Di sisi lain, senjata api yang biasanya dipakai aparat berwenang berisi peluru logam yang di dalamnya menggunakan ledakan bubuk mesiu.
Hal ini juga lah yang membuat daya dorong senjata api lebih tinggi, bahkan kekuatannya bisa mencapai 1000fps. Tak heran jika jenis ini memiliki daya penghancur lebih besar.

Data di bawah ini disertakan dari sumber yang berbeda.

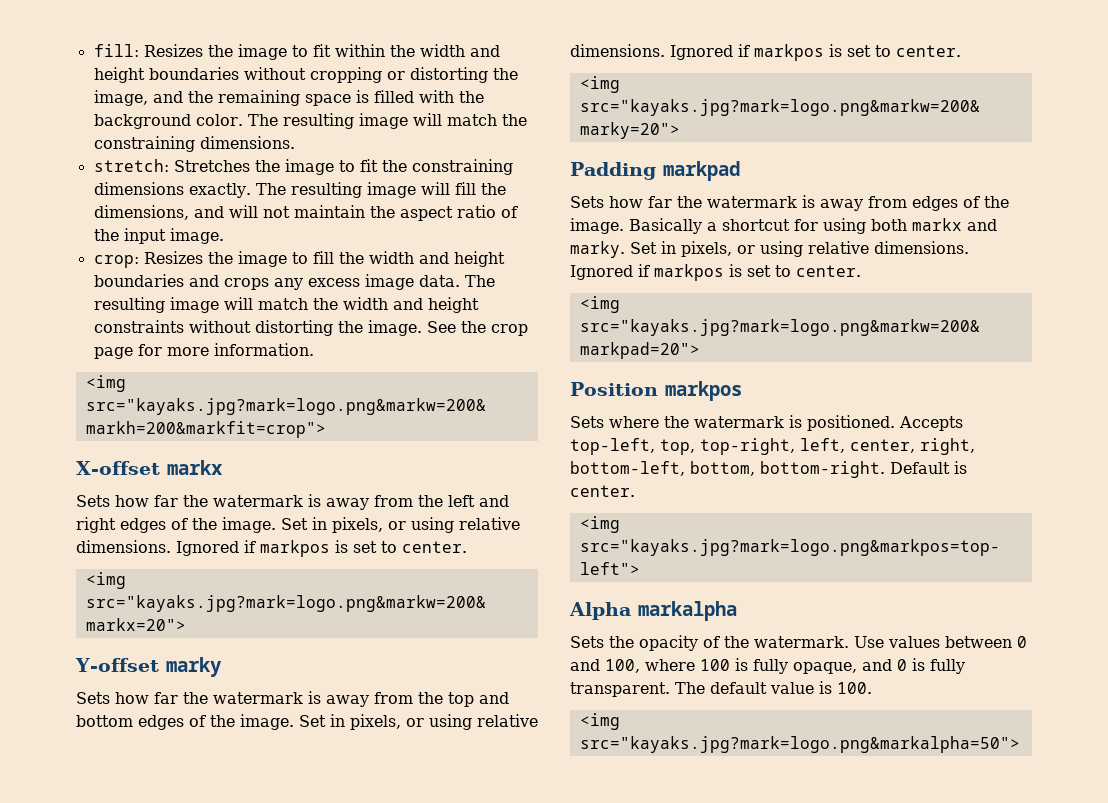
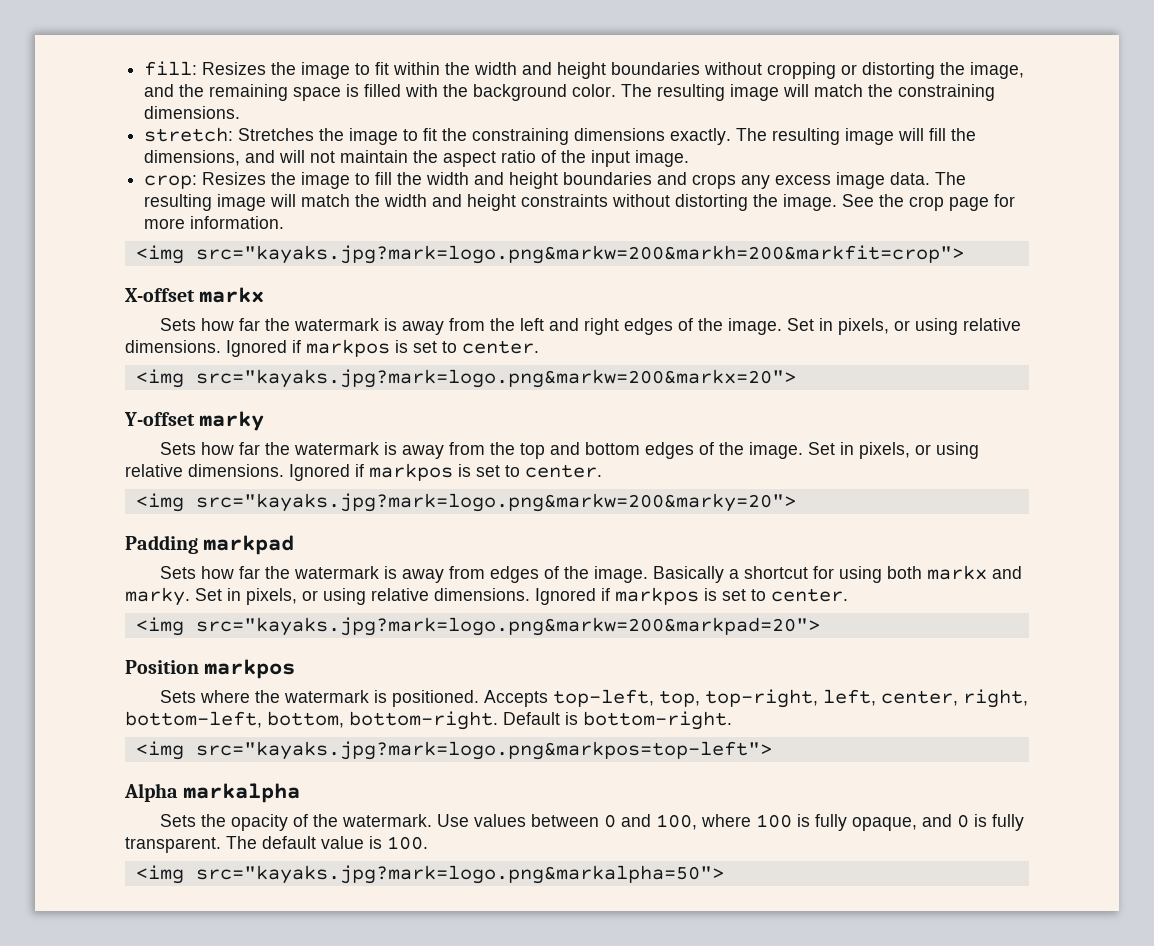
[570,485,635,497] center. -> [583,711,732,730] bottom-right.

Selain untuk regulasi kepemilikan senjata api di Indonesia juga sangat ketat sehingga tidak sembarang orang bisa memilikinya karena berada di bawah pengawasan langsung Kepolisian Negara Republik Indonesia.

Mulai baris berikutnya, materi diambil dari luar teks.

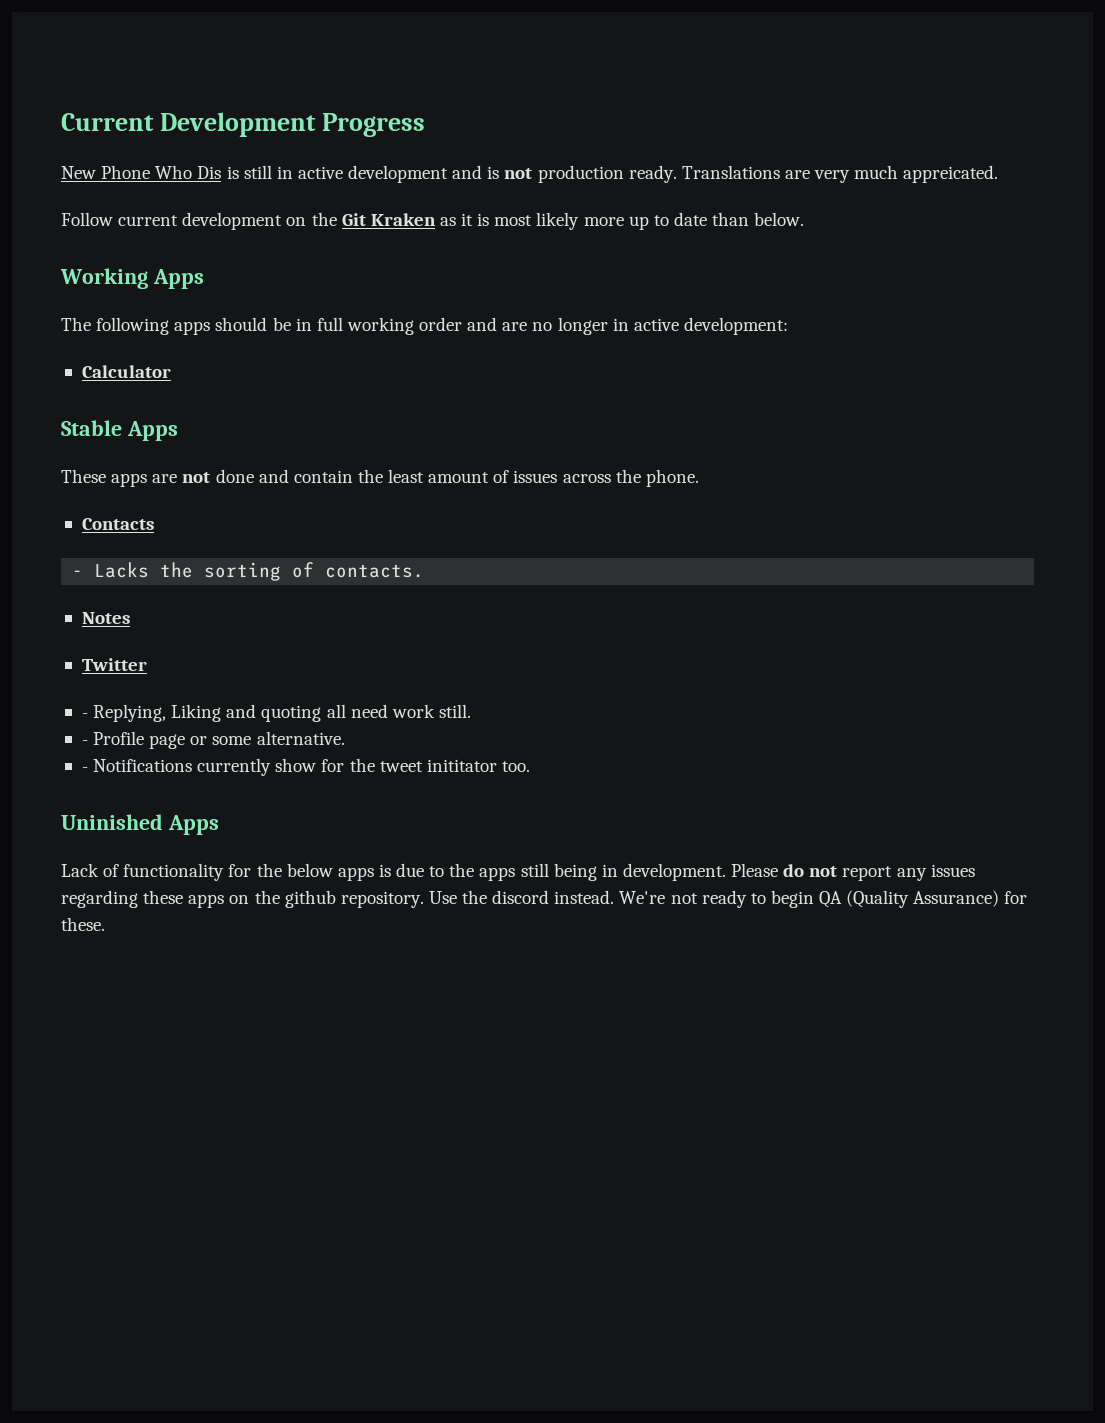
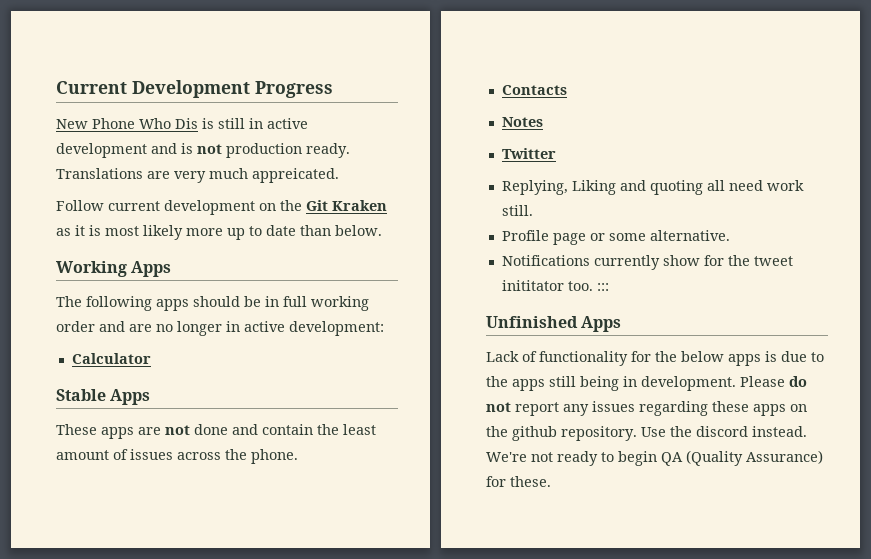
[72,562,425,581] // - Lacks the sorting of contacts. -> (567, 90) none
[81,713,88,718] - -> (556, 153) none
[81,740,88,745] - -> (533, 210) none
[81,767,88,772] - -> (730, 235) none
[61,814,163,830] // Uninished -> [596,283,609,291] [486,316,578,328] ::: // Unfinished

Baca Juga: Sekolah Swasta di Pondok Pinang Simpan 995 Senjata, Alat Pembuat Peluru hingga Narkoba Ditemukan
Pihak Indra Wargadalem Klaim Airsoft Sudah Berizin
Kuasa hukum Indra Wargadalem, Alhadid Endar Putra menyatakan, ratusan airsoft gun yang ditemukan pihak kepolisian merupakan barang legal milik PT Lokta Karya Perbakin dan sudah mengantongi izin resmi dari Polri.
"Betul, itu milik Lokta dan legal. Gudang kami di sana juga sudah dikuasai sejak April oleh pihak-pihak yang tidak berhak, sehingga kami tidak lagi diperbolehkan masuk," kata Alhadid, seperti dikutip dari Poskota, Kamis, 6 Agustus 2026.
Menurutnya, sebagian besar barang yang ditemukan sudah tidak lagi dapat digunakan karena berupa komponen atau suku cadang. Airsoft gun tersebut sebelumnya dipersiapkan sebagai perlengkapan kegiatan ekstrakurikuler menembak dan panahan yang telah direncanakan sejak 2021.
"995 seluruhnya merupakan airsoft yang sudah tidak dapat digunakan dan legal. Sebagian besar juga berbentuk spare parts. Barang itu merupakan stok untuk persiapan ekstrakurikuler menembak dan panahan sekolah," ujarnya.